1-4 頭が痛い
部屋は返されたが、ぬいぐるみは・・・・・・。みんな、守れなくてゴメン。痛かったよね、苦しかったよね。
決めた。猛勉強して、東都大へ進もう。この家を出るには、それしか無い。寮は、個室にすれば良い。いや思い切って、買うか。
高校は、公立進学校を受験する。春奈の頭じゃ、逆立ちしたって入れない。だから選んだ。
東都大より、西都大進学率の方が高い。まぁ、当たり前か。近いし。
「夏生、いいかな。」
「いいよ。」
部屋に入るなり、キチンと正座。いつもなら胡坐をかくのに。頼み事でも、あるのかな?
「あのさ。」
「うん。」
「私に投資してください。」
三つ指ついて、御願いするなんて。夏美、本気だ。
「何に使うの?」
「私、東都芸術大学の、建築学部を目指す。」
「東芸って、三浪が当たり前。らしいけど。」
「そう。東都大の方が、楽に入れる。」
東芸に合格するには、高い画力が必要。独学では合格できない。遅くても高校一年から、受験専門の絵画教室に通わなければ。

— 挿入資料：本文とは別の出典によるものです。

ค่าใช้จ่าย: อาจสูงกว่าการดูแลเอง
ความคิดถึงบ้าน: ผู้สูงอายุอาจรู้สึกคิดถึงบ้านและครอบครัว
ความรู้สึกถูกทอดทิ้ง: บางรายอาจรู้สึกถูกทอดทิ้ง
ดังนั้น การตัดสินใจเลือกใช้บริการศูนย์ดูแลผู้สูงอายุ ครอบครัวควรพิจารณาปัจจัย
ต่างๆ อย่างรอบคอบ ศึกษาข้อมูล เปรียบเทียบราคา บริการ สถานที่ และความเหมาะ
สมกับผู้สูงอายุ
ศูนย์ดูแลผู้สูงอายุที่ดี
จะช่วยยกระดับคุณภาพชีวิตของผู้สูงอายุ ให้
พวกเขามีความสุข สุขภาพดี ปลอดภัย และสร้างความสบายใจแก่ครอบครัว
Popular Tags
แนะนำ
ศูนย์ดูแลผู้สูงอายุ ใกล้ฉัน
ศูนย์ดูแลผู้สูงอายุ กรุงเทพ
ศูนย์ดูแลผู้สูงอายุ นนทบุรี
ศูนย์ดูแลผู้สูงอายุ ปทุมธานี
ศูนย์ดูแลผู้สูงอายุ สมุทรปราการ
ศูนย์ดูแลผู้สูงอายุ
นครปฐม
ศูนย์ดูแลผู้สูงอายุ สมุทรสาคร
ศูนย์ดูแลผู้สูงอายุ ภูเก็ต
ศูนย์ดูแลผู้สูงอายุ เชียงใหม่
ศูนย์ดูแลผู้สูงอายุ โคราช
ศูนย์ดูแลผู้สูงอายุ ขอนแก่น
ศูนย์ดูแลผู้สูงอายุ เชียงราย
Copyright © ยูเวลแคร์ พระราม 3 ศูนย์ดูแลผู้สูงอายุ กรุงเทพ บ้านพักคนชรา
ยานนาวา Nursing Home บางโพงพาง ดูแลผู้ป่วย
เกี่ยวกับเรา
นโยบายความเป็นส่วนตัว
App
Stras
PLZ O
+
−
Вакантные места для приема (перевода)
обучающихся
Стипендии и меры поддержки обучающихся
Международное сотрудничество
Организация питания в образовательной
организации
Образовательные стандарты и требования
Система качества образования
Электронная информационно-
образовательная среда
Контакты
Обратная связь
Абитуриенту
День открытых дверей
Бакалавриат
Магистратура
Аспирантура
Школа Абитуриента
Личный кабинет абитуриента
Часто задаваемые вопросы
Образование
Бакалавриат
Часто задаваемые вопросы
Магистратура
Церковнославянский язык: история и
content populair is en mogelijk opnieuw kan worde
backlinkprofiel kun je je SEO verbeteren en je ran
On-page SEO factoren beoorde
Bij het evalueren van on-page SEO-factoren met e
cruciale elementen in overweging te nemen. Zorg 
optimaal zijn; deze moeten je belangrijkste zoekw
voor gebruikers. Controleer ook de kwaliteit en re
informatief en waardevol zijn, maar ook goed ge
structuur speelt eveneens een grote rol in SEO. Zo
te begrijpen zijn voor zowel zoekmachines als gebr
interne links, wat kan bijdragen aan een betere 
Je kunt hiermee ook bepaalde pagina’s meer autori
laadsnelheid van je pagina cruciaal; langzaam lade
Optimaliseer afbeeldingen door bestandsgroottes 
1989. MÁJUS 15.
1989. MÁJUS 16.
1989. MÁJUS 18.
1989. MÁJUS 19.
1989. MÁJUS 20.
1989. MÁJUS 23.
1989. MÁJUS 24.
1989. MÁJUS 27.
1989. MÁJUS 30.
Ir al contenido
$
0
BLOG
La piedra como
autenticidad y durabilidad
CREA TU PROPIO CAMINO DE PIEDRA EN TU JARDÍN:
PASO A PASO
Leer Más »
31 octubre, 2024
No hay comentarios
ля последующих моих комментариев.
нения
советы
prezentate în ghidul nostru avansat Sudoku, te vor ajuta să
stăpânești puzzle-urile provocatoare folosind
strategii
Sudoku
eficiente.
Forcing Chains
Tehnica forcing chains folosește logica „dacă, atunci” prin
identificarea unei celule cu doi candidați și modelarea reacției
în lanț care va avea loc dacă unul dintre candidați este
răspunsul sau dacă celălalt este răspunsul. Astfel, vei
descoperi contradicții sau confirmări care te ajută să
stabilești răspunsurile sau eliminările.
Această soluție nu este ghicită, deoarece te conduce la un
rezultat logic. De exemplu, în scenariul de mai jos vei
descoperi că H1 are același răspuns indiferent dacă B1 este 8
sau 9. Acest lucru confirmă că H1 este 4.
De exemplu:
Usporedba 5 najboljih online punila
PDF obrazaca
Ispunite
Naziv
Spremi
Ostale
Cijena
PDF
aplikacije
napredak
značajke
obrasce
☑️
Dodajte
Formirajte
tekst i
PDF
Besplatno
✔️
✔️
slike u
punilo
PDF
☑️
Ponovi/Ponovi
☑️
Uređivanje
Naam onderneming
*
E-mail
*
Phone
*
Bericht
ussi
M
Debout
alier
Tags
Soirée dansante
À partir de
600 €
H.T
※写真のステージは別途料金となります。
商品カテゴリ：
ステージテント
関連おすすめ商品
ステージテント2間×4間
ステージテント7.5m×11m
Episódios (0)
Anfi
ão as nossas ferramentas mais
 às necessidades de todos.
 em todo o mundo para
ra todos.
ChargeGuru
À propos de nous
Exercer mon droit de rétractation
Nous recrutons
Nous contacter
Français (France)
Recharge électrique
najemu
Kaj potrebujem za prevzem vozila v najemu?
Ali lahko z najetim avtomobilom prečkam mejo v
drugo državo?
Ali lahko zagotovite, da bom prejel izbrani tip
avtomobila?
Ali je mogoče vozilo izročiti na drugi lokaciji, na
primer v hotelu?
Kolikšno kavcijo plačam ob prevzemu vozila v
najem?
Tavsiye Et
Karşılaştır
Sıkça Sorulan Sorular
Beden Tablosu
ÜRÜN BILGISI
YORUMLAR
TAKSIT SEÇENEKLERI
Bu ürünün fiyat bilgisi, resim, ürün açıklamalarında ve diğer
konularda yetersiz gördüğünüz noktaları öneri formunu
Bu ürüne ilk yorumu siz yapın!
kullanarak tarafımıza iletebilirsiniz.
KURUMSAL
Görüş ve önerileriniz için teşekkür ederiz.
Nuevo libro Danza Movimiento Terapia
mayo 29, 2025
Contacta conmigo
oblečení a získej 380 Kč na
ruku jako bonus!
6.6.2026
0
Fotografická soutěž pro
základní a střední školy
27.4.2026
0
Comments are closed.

夏美は絵が上手い。絵画コンクールで、何度も金賞を取った。それだけの実力があっても、難しいんだ。
「分かった。出資する。応援する。」
「幾らかかるか、聞かないの?」
「年間百万くらい、かな。」
「何だかんだ入れたら、それくらい。」
「二人とも合格、おめでとう。」
「ありがとう。」
「ありがとう、父さん。」
長男と三男は、東都大。次男は西都大、長女は東都芸大。揃って、国立大に進学か。
「寮の申し込みは、済ませたのかい?」
「朝萱にある、中古物件を買ったんだ。築年数は古いけど、シッカリ管理してある。」
「リフォームは、済ませたのかい?」
「大規模改修を、去年。余った部屋は、貸し出し中。」
「そうか、それは良い。」
通う大学は違うが、近い。どちらも朝萱からなら、地下鉄一本で通える。夏美を家から出すのは何だが、夏生が一緒なら心配ない。
「ズルい。」
「何が。」
「私も一人暮らし、したい。」
問題は、春奈だ。
国公立なんて、夢のまた夢。それどころか、高校卒業も危うい。誰に似たんだ。私は西都大、美弥子は白金女子大。まぁ、音楽学部だが。
「春奈は内部進学、するんでしょう?」
「ママ! 内進したら一人暮らし」
「駄目だ。ココから、通いなさい。」
「パパのイジワル。じゃぁ花大、いぃかないっ。」
何のために、花畑女子に入れたと思っている。オマエの頭で入れるのは、花大だけだ。ハァ。頭が痛い。